§ **Passage shown**:
Figure 18-5 Cyclical References Between XML Schemas

Description of Figure 18-5 follows
Description of "Figure 18-5 Cyclical References Between XML Schemas"

An XML schema that includes another XML schema cannot be created if the included XML schema does not exist. The registration of XML schema xm40.xsd in Example 18-31 fails, if xm40a.xsd does not exist.

XML schema xm40.xsd can, however, be created if you specify option FORCE => TRUE, as in Example 18-32:

However, an attempt to use XML schema xm40.xsd, as in Example 18-33, fails.

If you register xm40a.xsd using the FORCE option, as in Example 18-34, then both XML schemas can be used, as shown by the CREATE TABLE statements.

Thus, to register these XML schemas, which depend on each other, you must use the FORCE parameter in DBMS_XMLSCHEMA.registerSchema for each schema, as follows:

  1. Register xm40.xsd with FORCE mode set to TRUE:

    DBMS_XMLSCHEMA.registerSchema("xm40.xsd", "<schema ...", ..., FORCE => TRUE)
    

    At this point, xm40.xsd cannot be used.

  2. Register xm40a.xsd in FORCE mode set to TRUE:

    DBMS_XMLSCHEMA.registerSchema("xm40a.xsd", "<schema ...", ..., FORCE => TRUE)
    

    The second operation automatically compiles xm40.xsd and makes both XML schemas usable.

Example 18-31 An XML Schema that Includes a Non-Existent XML Schema

BEGIN DBMS_XMLSCHEMA.registerSchema(
  SCHEMAURL => 'xm40.xsd',
  SCHEMADOC => '<schema xmlns="http://www.w3.org/2001/XMLSchema"
                        xmlns:my="xm40"  
                        targetNamespace="xm40">
                  <include schemaLocation="xm40a.xsd"/>
                  <!-- Define a global complextype here -->
                  <complexType name="Company">
                    <sequence>
                      <element name="Name" type="string"/>
                      <element name="Address" type="string"/>
                    </sequence>
                  </complexType>
                  <!-- Define a global element depending on included schema -->
                  <element name="Emp" type="my:Employee"/>
                </schema>',
  LOCAL     => TRUE, 
  GENTYPES  => TRUE, 
  GENTABLES => TRUE); 
END;
/

Example 18-32 Using the FORCE Option to Register XML Schema xm40.xsd

BEGIN DBMS_XMLSCHEMA.registerSchema(
  SCHEMAURL => 'xm40.xsd',
  SCHEMADOC => '<schema xmlns="http://www.w3.org/2001/XMLSchema"
                        xmlns:my="xm40"  
                        targetNamespace="xm40">
                  <include schemaLocation="xm40a.xsd"/>
                  <!-- Define a global complextype here -->
                  <complexType name="Company">
                    <sequence>
                      <element name="Name" type="string"/>
                      <element name="Address" type="string"/>
                    </sequence>
                  </complexType>
                  <!-- Define a global element depending on included schema -->
                  <element name="Emp" type="my:Employee"/>
                </schema>',
  LOCAL     => TRUE, 
  GENTYPES  => TRUE, 
  GENTABLES => TRUE, 
  FORCE     => TRUE); 
END;
/

Example 18-33 Trying to Create a Table Using a Cyclic XML Schema

CREATE TABLE foo OF XMLType XMLSCHEMA "xm40.xsd" ELEMENT "Emp";

Example 18-34 Using the FORCE Option to Register XML Schema xm40a.xsd

BEGIN DBMS_XMLSCHEMA.registerSchema(
  SCHEMAURL => 'xm40a.xsd',
  SCHEMADOC => '<schema xmlns="http://www.w3.org/2001/XMLSchema"

§ **Written instruction**: Please return part of the XML schema passage word for word, beginning at the words that have "XML schema xm40.xsd can, however, be" and stopping after "cannot be used.". The records come from a separate source and are unrelated to the XML schema passage.

§ **Records provided**:
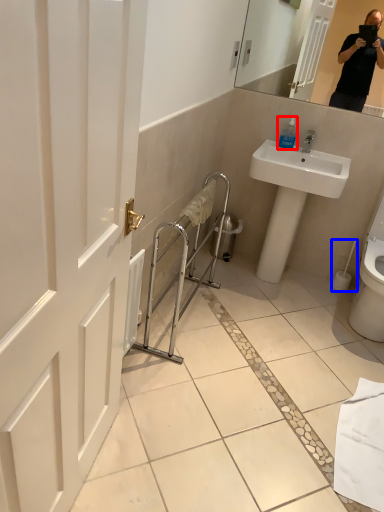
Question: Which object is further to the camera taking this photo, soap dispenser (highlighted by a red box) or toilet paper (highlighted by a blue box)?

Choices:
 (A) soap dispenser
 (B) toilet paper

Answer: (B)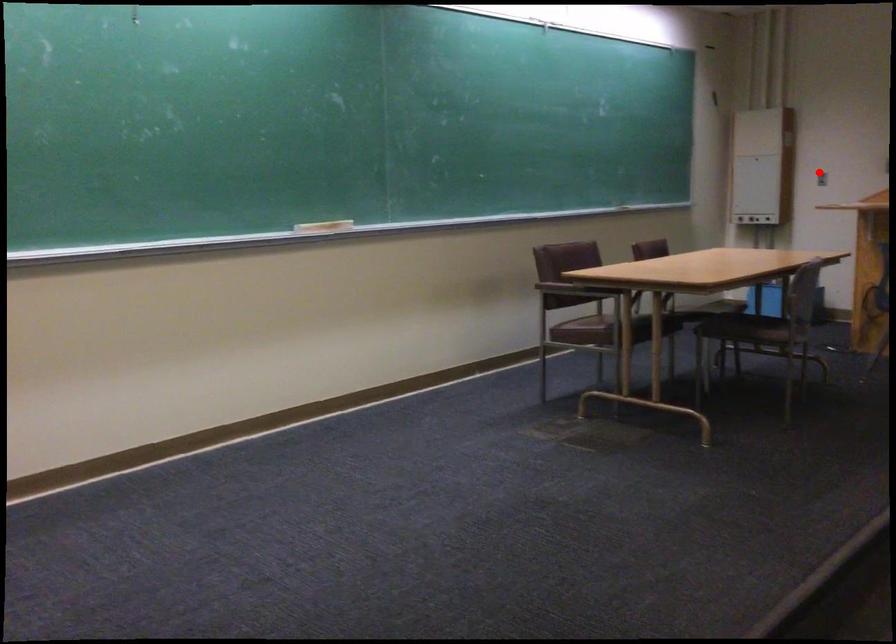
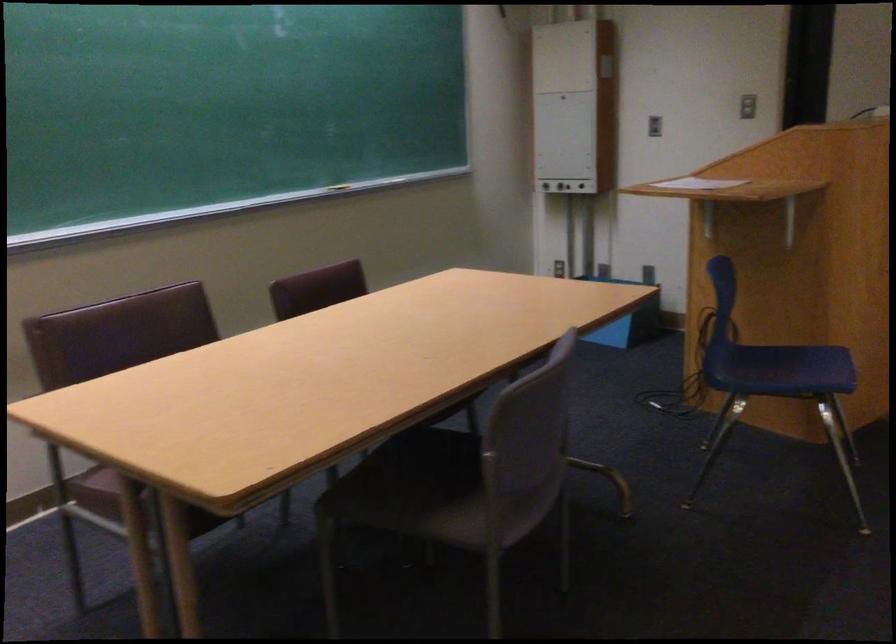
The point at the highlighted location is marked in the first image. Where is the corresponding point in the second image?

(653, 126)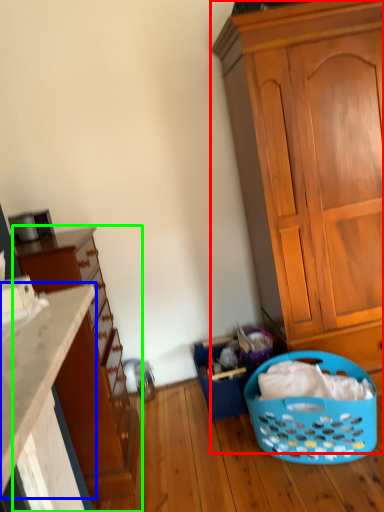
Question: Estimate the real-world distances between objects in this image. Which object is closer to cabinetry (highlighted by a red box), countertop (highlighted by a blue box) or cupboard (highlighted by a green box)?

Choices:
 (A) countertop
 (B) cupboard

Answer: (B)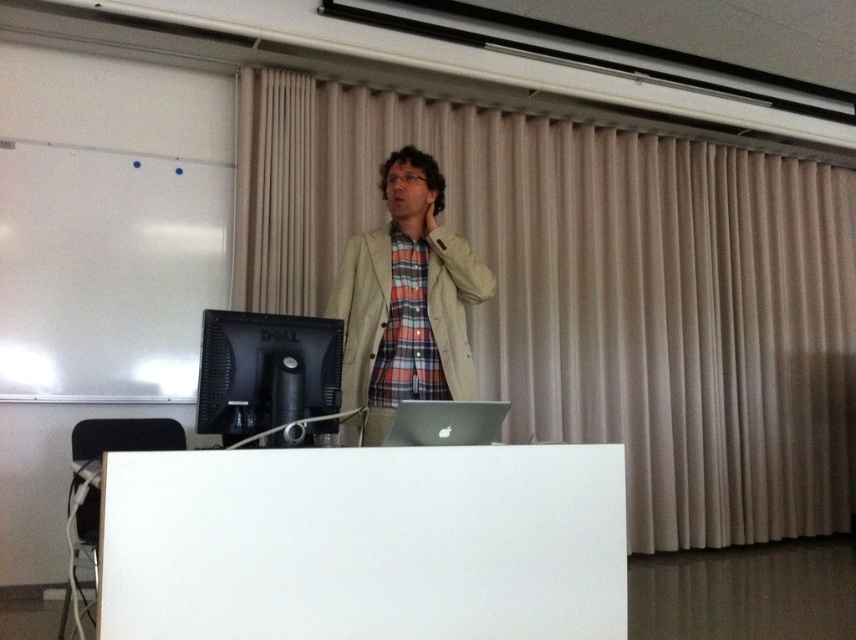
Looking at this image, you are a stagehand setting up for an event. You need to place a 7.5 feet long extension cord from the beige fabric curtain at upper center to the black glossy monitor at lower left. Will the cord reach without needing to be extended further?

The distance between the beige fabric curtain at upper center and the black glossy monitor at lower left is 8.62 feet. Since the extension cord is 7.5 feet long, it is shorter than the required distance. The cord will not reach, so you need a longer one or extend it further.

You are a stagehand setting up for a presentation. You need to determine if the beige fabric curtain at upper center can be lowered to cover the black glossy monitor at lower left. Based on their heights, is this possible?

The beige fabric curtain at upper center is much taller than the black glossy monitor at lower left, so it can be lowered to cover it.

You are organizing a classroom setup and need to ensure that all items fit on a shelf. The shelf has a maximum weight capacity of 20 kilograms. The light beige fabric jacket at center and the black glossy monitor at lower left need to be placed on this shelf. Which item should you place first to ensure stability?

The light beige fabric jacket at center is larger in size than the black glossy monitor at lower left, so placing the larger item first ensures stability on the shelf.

§ **Solution to the exercise**:
XML schema xm40.xsd can, however, be created if you specify option FORCE => TRUE, as in Example 18-32:

However, an attempt to use XML schema xm40.xsd, as in Example 18-33, fails.

If you register xm40a.xsd using the FORCE option, as in Example 18-34, then both XML schemas can be used, as shown by the CREATE TABLE statements.

Thus, to register these XML schemas, which depend on each other, you must use the FORCE parameter in DBMS_XMLSCHEMA.registerSchema for each schema, as follows:

  1. Register xm40.xsd with FORCE mode set to TRUE:

    DBMS_XMLSCHEMA.registerSchema("xm40.xsd", "<schema ...", ..., FORCE => TRUE)
    

    At this point, xm40.xsd cannot be used.